3. Na patelni rozgrzewamy olej kokosowy. Dodajemy w całości 2 łyżeczki kminu rzymskiego, lekko prażymy ok. 10 sekund. Następnie dodajemy drobno posiekane 2 ząbki czosnku i 1 łyżeczkę imbiru. Podsmażamy lekko i dodajemy 2 łyżeczki curry. Po chwili pół szklanki wiórek kokosowych, zmniejszamy gaz aby wydobyć kokosowy aromat z wiórków przy czym uważamy aby ich nie przypalić (!)
4. Gdy wiórki lekko się zarumienią, w kuchni poczujemy śliczny kokosowy zapach dodajemy 5 sztuk dojrzałych, pokrojonych pomidorów. Dusimy na małym ogniu aż pomidory mocno zmiękną i woda częściowo z nich odparuje.

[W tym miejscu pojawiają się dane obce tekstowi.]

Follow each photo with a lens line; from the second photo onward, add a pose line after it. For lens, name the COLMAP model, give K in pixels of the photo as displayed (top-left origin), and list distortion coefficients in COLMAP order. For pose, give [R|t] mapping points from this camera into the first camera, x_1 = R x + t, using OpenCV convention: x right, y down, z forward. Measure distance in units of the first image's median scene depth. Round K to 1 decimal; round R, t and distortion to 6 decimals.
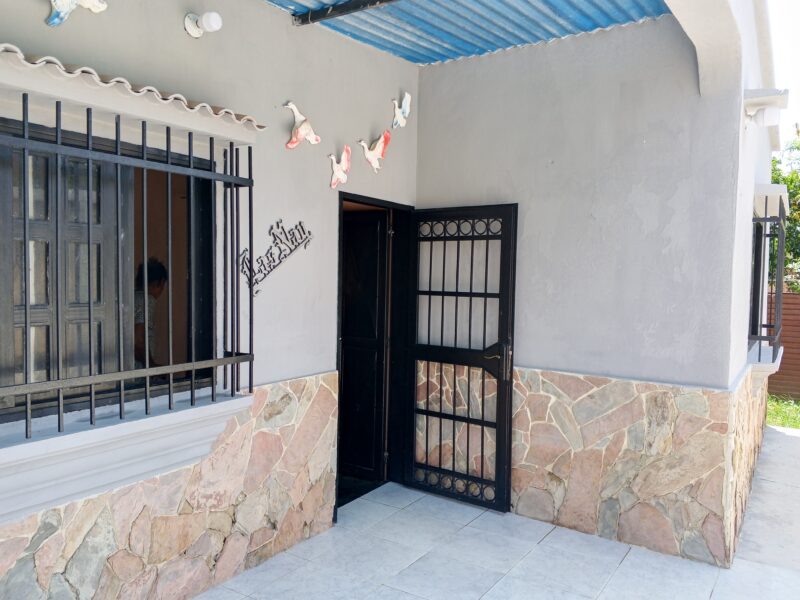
lens RADIAL K [[678.6, 0, 400.6], [0, 678.6, 302.7], [0, 0, 1]] dist [-0.021012, -0.006775]
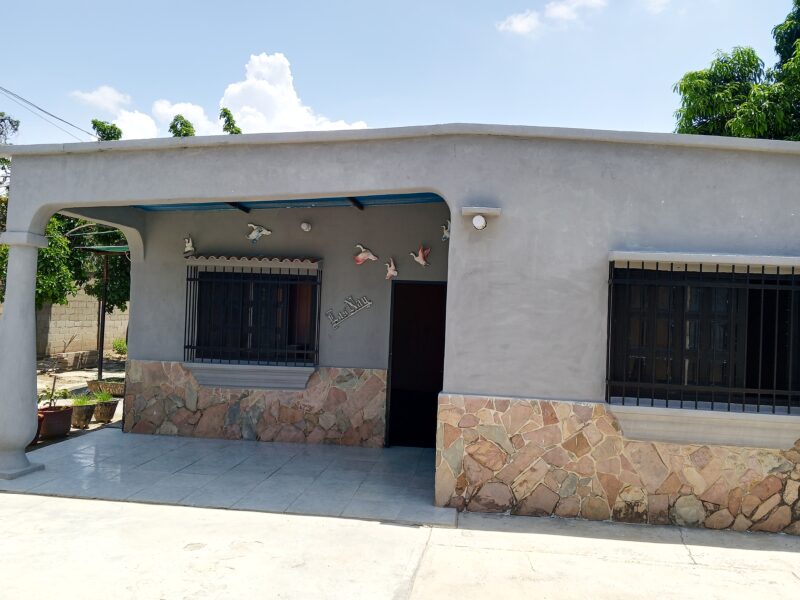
lens RADIAL K [[678.6, 0, 402.8], [0, 678.6, 304.1], [0, 0, 1]] dist [-0.021012, -0.006775]
pose [[0.405212, -0.010470, -0.914163, 2.046140], [-0.068410, 0.996784, -0.041740, -0.012887], [0.911660, 0.079452, 0.403192, 0.253953]]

5. Zawartość patelni przenosimy do kielicha blendera lub miski i blenderujemy na gładką masę, dodając w trakcie 3 łyżki passaty pomidorowej /koncentratu pomidorowego, świeżo mielony pieprz, sól himalajską a na końcu puszkę mleczka kokosowego. Na samym końcu dodajemy 2 łyżki mielonych ziaren kolendry wcześniej lekko podprażonych na suchej patelni.
6. Gotowy sos łączymy z uduszoną papryką i upieczonym kalafiorem. Podajemy ze świeżo ugotowanym ryżem, posypane świeżą kolendrą.